Entries excerpted from a collection

------

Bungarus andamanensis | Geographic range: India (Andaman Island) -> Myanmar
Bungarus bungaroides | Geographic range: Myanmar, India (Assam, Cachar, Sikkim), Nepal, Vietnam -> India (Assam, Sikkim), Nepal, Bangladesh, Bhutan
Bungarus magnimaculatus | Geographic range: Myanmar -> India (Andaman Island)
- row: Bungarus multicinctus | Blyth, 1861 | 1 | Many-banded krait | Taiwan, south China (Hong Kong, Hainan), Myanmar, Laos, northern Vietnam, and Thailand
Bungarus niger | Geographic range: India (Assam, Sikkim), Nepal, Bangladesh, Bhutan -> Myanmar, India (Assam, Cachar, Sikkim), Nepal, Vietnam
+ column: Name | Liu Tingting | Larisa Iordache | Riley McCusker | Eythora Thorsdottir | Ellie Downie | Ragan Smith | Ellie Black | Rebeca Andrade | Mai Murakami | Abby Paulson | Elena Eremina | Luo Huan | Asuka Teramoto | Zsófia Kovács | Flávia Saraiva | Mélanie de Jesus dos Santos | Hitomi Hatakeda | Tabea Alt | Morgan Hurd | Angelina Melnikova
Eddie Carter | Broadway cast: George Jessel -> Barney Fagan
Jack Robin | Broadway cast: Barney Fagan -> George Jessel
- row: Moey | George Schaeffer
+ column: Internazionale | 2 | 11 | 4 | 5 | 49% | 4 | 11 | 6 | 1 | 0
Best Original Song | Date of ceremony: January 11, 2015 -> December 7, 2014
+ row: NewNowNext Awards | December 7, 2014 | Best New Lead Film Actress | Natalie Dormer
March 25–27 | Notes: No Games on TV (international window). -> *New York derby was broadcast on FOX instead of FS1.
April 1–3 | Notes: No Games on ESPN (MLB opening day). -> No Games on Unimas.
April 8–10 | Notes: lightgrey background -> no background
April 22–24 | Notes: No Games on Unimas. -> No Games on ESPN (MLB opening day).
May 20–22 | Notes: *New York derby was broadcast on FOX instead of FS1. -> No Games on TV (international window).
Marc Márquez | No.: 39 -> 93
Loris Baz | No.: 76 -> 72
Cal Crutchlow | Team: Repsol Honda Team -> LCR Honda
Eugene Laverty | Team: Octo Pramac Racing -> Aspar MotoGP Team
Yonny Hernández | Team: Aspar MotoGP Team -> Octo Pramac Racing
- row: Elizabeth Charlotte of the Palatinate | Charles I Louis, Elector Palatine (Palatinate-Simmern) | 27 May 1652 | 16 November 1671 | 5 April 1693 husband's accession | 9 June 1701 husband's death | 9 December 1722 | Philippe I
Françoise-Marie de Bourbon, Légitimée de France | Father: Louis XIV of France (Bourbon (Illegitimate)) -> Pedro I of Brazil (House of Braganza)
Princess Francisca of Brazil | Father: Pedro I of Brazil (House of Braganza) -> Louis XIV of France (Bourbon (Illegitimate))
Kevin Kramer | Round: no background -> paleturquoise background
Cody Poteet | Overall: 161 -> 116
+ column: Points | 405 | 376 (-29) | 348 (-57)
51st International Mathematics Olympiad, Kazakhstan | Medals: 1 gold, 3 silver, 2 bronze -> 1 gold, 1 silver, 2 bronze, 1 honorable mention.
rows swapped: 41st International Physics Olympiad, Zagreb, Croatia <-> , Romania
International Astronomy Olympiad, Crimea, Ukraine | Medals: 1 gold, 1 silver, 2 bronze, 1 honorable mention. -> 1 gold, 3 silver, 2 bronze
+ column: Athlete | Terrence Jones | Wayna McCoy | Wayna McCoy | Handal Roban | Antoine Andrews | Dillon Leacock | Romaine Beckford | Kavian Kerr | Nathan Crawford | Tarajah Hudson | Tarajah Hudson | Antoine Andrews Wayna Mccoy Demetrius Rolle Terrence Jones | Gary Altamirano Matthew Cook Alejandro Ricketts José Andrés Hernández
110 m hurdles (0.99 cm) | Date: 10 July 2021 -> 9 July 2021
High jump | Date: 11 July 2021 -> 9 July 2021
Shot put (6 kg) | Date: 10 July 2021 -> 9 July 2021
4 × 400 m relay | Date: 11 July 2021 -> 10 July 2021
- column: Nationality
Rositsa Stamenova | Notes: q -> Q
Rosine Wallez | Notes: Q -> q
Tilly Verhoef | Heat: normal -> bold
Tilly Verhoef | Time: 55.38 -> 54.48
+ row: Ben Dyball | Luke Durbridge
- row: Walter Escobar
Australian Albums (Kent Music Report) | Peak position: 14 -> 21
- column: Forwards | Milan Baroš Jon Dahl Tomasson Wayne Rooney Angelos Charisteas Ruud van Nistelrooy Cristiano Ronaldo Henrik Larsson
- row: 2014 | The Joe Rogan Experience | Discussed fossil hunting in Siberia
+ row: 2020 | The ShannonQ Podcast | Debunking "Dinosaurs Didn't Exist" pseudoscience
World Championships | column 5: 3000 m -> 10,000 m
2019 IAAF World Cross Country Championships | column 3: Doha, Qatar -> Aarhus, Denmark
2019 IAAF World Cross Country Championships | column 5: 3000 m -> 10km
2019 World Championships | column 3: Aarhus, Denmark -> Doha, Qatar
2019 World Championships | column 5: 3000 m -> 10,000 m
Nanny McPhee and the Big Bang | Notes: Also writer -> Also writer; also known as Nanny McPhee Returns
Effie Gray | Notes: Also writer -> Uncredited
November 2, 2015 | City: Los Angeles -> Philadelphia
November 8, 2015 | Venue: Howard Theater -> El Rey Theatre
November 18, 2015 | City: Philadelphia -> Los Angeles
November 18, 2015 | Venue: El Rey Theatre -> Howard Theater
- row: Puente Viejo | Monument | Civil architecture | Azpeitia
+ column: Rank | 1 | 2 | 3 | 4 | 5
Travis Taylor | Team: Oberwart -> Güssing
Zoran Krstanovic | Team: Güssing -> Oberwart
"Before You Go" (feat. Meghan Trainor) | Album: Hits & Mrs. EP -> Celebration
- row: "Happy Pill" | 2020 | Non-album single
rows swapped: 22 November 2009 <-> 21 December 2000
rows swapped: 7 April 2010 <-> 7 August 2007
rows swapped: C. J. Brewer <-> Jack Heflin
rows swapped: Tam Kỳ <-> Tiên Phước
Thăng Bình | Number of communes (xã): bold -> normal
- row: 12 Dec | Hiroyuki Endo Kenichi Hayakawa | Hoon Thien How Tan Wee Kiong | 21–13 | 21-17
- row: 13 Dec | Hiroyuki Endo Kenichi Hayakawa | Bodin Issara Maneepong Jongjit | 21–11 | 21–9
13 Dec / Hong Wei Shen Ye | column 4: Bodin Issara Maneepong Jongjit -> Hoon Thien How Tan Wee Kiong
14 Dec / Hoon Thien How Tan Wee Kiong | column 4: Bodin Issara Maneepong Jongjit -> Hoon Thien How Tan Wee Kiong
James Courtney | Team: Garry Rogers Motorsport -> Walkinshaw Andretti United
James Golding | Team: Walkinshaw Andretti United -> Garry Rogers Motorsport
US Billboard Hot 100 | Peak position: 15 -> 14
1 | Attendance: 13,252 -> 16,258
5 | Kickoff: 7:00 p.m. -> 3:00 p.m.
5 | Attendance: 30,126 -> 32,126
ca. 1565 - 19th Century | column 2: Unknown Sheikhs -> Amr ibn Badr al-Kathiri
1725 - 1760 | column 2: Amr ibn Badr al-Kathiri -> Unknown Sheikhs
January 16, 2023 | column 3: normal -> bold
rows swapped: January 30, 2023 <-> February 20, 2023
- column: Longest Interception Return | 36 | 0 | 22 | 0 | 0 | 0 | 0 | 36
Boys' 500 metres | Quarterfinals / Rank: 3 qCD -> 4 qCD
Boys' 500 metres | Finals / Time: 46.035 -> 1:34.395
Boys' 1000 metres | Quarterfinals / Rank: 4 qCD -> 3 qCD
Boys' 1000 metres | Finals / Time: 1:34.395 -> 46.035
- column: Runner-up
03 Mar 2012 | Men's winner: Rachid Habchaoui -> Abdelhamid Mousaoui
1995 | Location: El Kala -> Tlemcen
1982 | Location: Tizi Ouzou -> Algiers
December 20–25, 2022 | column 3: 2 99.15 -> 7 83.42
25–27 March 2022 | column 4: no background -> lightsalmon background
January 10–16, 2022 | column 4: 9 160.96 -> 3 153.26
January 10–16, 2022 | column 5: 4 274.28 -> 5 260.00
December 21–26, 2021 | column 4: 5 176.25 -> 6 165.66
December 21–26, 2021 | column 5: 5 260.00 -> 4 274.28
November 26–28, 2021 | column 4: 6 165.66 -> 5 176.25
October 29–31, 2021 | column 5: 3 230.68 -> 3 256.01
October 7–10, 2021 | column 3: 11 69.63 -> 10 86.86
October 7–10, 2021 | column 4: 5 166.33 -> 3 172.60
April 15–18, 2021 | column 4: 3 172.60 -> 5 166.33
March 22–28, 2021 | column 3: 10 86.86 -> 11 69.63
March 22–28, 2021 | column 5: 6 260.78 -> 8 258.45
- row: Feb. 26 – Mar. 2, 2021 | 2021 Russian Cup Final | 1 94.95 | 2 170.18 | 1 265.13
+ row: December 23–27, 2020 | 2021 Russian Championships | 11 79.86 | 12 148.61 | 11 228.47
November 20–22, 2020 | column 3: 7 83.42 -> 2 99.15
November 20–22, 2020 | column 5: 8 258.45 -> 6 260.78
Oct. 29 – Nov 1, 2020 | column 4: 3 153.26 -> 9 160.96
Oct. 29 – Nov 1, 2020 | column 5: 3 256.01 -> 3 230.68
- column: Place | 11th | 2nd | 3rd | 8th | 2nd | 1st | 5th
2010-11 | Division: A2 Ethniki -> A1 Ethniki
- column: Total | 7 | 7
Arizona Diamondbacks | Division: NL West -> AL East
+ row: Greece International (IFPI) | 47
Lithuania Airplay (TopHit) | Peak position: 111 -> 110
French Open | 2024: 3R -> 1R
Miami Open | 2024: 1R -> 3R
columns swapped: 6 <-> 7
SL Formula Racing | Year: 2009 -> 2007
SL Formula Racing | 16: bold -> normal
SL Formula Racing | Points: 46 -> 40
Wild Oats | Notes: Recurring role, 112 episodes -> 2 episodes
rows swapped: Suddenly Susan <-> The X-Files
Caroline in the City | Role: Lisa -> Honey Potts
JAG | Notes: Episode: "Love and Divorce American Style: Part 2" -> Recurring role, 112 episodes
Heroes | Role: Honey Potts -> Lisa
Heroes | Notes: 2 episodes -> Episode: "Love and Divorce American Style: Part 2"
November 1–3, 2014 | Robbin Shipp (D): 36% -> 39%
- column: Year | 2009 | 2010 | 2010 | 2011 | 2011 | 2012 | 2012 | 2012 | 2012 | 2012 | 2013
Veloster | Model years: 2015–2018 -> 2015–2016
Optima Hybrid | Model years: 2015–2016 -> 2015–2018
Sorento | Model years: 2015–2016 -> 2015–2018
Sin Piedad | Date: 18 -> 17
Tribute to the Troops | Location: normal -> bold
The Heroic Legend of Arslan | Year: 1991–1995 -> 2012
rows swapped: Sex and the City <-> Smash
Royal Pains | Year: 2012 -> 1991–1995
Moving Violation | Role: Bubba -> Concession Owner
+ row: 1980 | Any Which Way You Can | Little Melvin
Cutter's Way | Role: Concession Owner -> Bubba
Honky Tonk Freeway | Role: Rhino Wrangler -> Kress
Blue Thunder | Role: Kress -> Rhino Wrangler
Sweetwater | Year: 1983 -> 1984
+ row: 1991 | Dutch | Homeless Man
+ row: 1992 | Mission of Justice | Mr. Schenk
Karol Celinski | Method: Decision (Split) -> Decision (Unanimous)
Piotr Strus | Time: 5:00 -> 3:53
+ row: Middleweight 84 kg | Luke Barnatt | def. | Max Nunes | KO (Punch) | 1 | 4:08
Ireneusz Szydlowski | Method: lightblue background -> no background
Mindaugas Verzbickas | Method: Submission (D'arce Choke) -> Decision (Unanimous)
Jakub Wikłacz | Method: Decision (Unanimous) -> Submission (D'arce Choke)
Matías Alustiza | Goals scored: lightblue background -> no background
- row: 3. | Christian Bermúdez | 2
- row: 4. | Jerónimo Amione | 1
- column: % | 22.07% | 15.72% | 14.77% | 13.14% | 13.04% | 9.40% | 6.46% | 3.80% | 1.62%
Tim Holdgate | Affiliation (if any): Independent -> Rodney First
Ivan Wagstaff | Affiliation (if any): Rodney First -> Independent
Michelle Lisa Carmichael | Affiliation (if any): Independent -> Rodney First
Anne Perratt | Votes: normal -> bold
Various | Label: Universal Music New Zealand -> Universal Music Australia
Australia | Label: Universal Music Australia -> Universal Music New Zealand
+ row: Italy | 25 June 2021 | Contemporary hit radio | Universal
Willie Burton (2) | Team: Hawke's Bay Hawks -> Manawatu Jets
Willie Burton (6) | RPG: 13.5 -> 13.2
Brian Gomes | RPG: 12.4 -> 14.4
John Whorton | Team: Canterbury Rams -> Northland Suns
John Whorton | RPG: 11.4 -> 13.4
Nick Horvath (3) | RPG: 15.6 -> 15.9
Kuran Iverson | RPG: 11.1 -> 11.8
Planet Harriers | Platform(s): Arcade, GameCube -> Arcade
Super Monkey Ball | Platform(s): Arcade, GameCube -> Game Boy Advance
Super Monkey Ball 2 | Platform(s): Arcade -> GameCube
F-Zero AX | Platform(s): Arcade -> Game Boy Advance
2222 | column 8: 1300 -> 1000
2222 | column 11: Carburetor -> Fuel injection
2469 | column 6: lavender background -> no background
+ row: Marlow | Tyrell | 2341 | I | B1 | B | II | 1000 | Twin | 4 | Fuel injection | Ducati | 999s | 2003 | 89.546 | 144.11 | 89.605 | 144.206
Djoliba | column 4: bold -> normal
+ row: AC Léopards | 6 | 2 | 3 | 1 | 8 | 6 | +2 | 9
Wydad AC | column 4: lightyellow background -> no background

------

• **Written instruction**: Reproduce word for word the entries beginning with the first one and ending with the line that contains "Hurd | Angelina Melnikova", including both of those lines.

• **Finished exercise**:
Bungarus andamanensis | Geographic range: India (Andaman Island) -> Myanmar
Bungarus bungaroides | Geographic range: Myanmar, India (Assam, Cachar, Sikkim), Nepal, Vietnam -> India (Assam, Sikkim), Nepal, Bangladesh, Bhutan
Bungarus magnimaculatus | Geographic range: Myanmar -> India (Andaman Island)
- row: Bungarus multicinctus | Blyth, 1861 | 1 | Many-banded krait | Taiwan, south China (Hong Kong, Hainan), Myanmar, Laos, northern Vietnam, and Thailand
Bungarus niger | Geographic range: India (Assam, Sikkim), Nepal, Bangladesh, Bhutan -> Myanmar, India (Assam, Cachar, Sikkim), Nepal, Vietnam
+ column: Name | Liu Tingting | Larisa Iordache | Riley McCusker | Eythora Thorsdottir | Ellie Downie | Ragan Smith | Ellie Black | Rebeca Andrade | Mai Murakami | Abby Paulson | Elena Eremina | Luo Huan | Asuka Teramoto | Zsófia Kovács | Flávia Saraiva | Mélanie de Jesus dos Santos | Hitomi Hatakeda | Tabea Alt | Morgan Hurd | Angelina Melnikova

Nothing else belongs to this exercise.